[Saved entries]
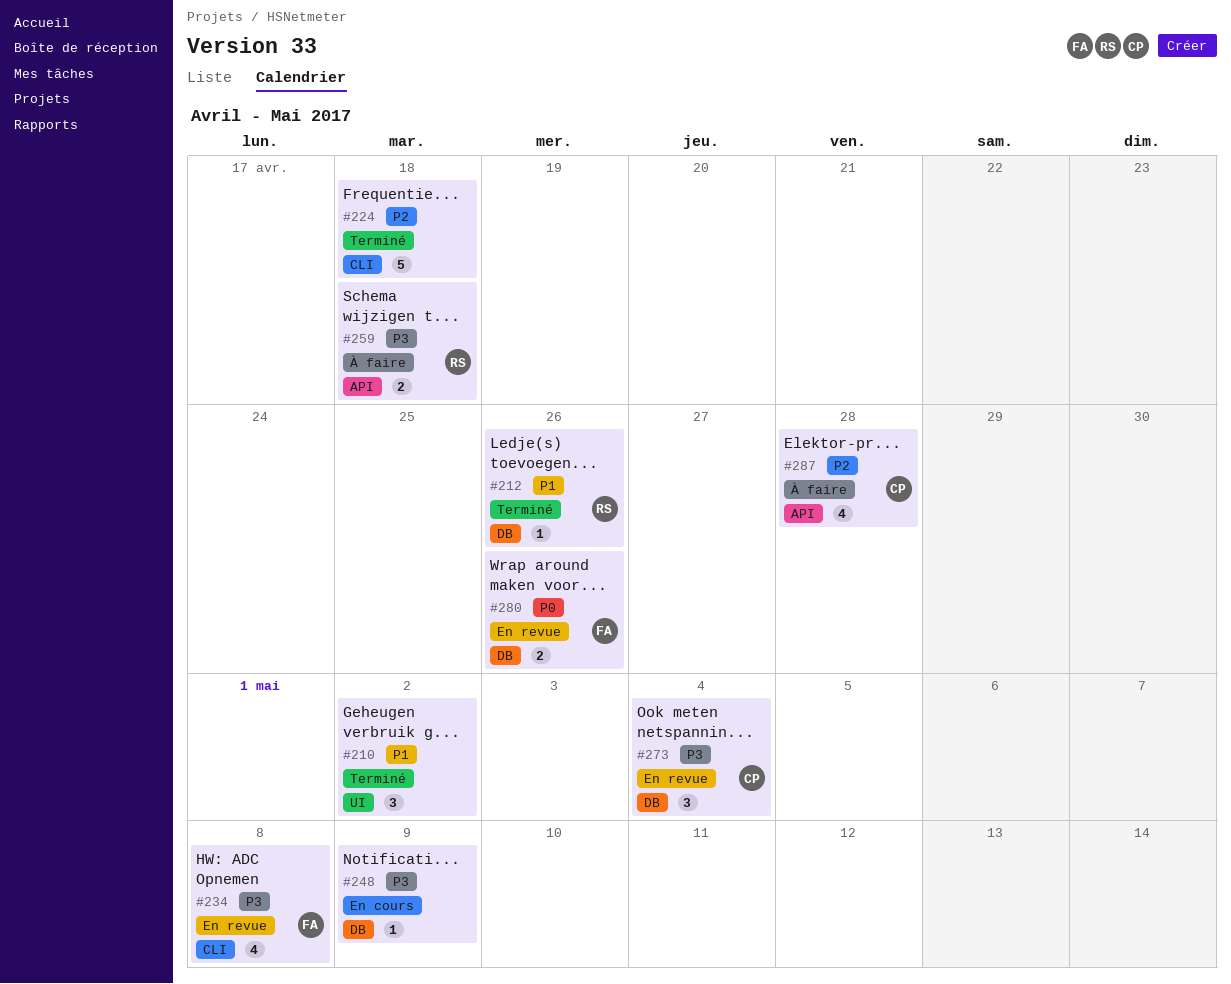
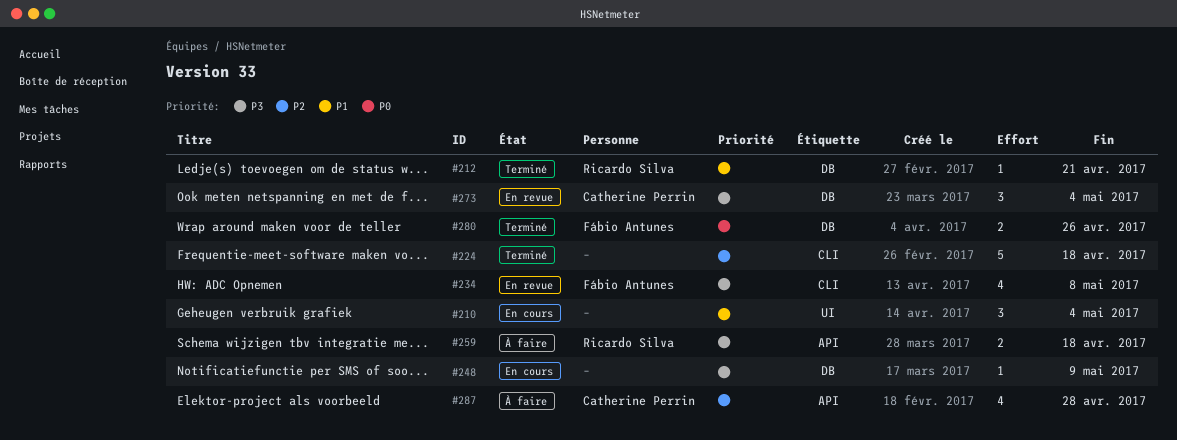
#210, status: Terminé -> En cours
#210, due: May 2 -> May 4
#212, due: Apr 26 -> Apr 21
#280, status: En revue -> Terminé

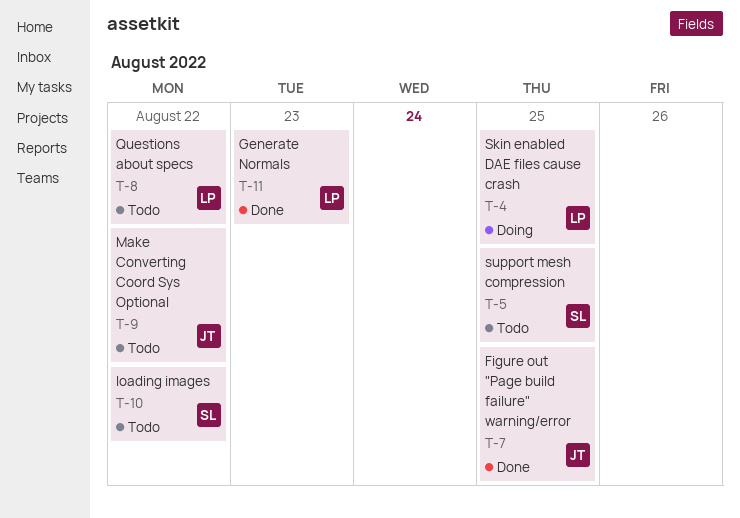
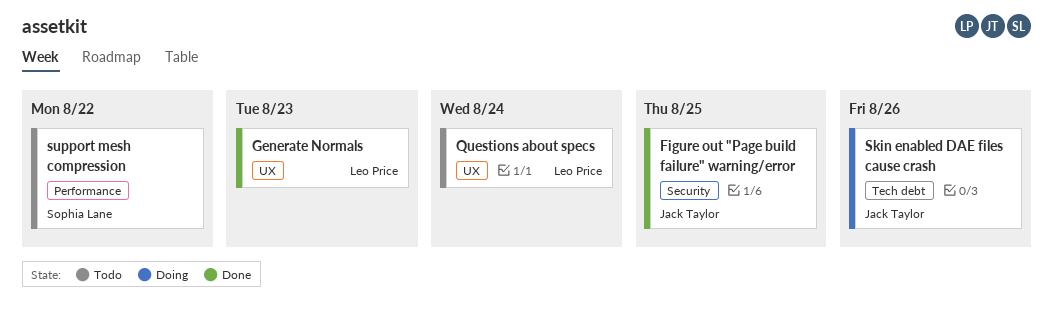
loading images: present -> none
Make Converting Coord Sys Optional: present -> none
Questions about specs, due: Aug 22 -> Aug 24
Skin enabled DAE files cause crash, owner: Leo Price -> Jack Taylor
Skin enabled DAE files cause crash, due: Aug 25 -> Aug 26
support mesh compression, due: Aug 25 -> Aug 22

**What you need to do**
Make a word-for-word copy of the records above, excluding all pictures.

**Final answer**
#210, status: Terminé -> En cours
#210, due: May 2 -> May 4
#212, due: Apr 26 -> Apr 21
#280, status: En revue -> Terminé

loading images: present -> none
Make Converting Coord Sys Optional: present -> none
Questions about specs, due: Aug 22 -> Aug 24
Skin enabled DAE files cause crash, owner: Leo Price -> Jack Taylor
Skin enabled DAE files cause crash, due: Aug 25 -> Aug 26
support mesh compression, due: Aug 25 -> Aug 22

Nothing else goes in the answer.